**EXERCISE DIRECTIONS:** Some lines hold the string "left". Copy all of them from the material that follows.

===== RAW DATA =====

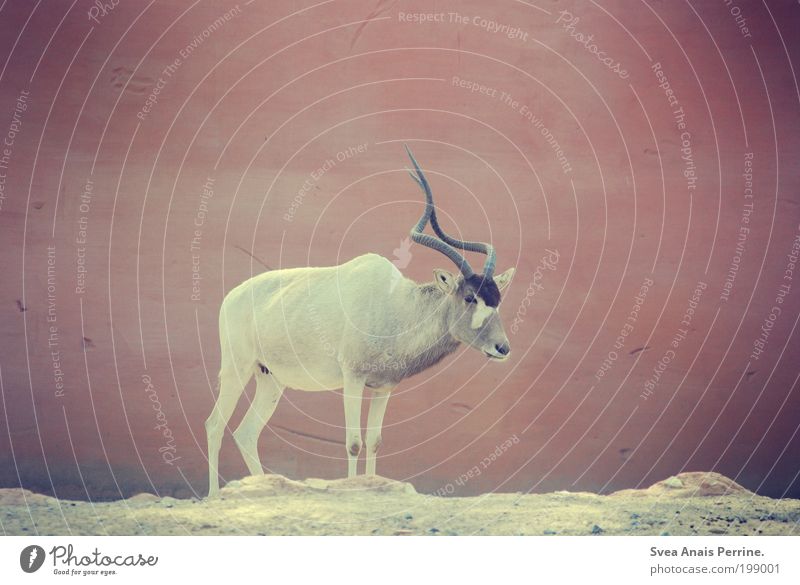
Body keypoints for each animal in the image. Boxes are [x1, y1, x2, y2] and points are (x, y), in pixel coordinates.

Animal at [206, 146, 516, 492]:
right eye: (470, 297)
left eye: (497, 299)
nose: (502, 348)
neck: (394, 305)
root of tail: (232, 297)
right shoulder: (352, 379)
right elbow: (353, 443)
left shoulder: (384, 387)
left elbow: (375, 441)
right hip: (237, 368)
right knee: (215, 425)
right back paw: (214, 494)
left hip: (270, 378)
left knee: (246, 433)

=====

**RESULT OF THIS TASK:**
left eye: (497, 299)
left shoulder: (384, 387)
left elbow: (375, 441)
left hip: (270, 378)
left knee: (246, 433)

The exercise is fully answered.